Few accelerometers rely on a naive application of Hooke's Law as described in the introduction, though that example is a good starting point for understanding the general characteristicse of all accelerometers. Most rely on fancier techniques. In particular, solid state techniques.
There are two basic classes of these 1) SAW (surface acoustic wave) and 2) MEMS (microelectromechanical). Most Android devices have used MEMS, so I will not discuss SAW anymore than this mention for completeness's sake.
MEMS devices in turn are divided into two classes: those that: 1) measure displacement of a test mass or 2) measure change in frequency of a vibrating element. To date, Android phones have used mostly the former, the mass either suspended on springs or by a cantilever.
Practical inertial navigation requires supplementing pure accelerometer data with some kind of other data, at least with reliable orientation data. Without orientation data, after all, we cannot even separate gravity from acceleration of the device. But with it, knowing that g=980m/S and which way is down, we can do all right. Even better though, when practical, is to include GPS data too. But this is more demanding especially on the battery.
This is a generic term for integrating accelerometer, orientation and gyroscopic data to provide corrected data for each; Sensor Fusion the proprietary name for Invensense's version of this is "MotionFusion™" now available in many Android phones running 2.3 or later. But this version requires their own hardware to support it, e.g. the DMP™ or Digital Motion Processor™.
In fact, achieving some kind of sensor fusion is the whole point of supplementing accelerometer data. The sensors 'fused' are typically accelerometer and gyroscope, though they may include GPS, too. But let's not forget: on a mobile phone, the more sensors you turn on the faster you drain the battery, especially if one of them involved a radio, as do location service using Wifi or GPS. So if you can get adequate performance using just linear accelerometers and a gyroscope, that is the way you want to go.

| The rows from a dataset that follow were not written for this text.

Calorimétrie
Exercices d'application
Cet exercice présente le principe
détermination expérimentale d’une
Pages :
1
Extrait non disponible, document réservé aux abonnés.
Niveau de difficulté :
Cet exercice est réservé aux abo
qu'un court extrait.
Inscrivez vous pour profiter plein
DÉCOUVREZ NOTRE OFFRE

Both the API does and a lot of Stack Overflow articles often omit to mention: since the accelerometer (and all the sensors) return digital data, we need digital filtering, not analog. The difference is important, since both the drawbacks and the strength of analog vs. digital filtering are rather different. Ringing, for example, is rarely a problem with digital filters, since there are no elements corresponding to inductors. But digitization noise (more often called quantization noise) is unique to digital filters.
In the old days, common analog filter designs (Butterworth, Chebyshev, Bessel, Elliptic) were often just copied over to their digital counterparts. But as you get closer and closer to the Nyquist frequency, the characteristics of the digital filter diverge more and more from those of the analog. In particular, the cutoffs were never as sharp. So this procedure is not common now.
Instead, the better modern procedure is to use one of the programs referenced on a site like http://www.dspguru.com/dsp/links/digital-filter-design-software to do the design given a few key parameters such as transition band width, stop band attenuation and maximum ripple
The Kalman Filter Chapter 6
In practice even all the filtering described above is not good enough. There is just too much noise in both the accelerometer and the gyroscope. So inertial nagivation systems more often rely on a more sophisticated digital signal process technique, the Kalman Filter. This is an adaptive linear filter that tries to predict the value based on assuming a n error metric like least-mean-square, but then corrects it based on the actual data as it comes in.
Now this is a big improvement over non-adaptive filtering, but we can do even better: the non-linear "Extended Kalman Filter" has become the standard in inertial navigation applications.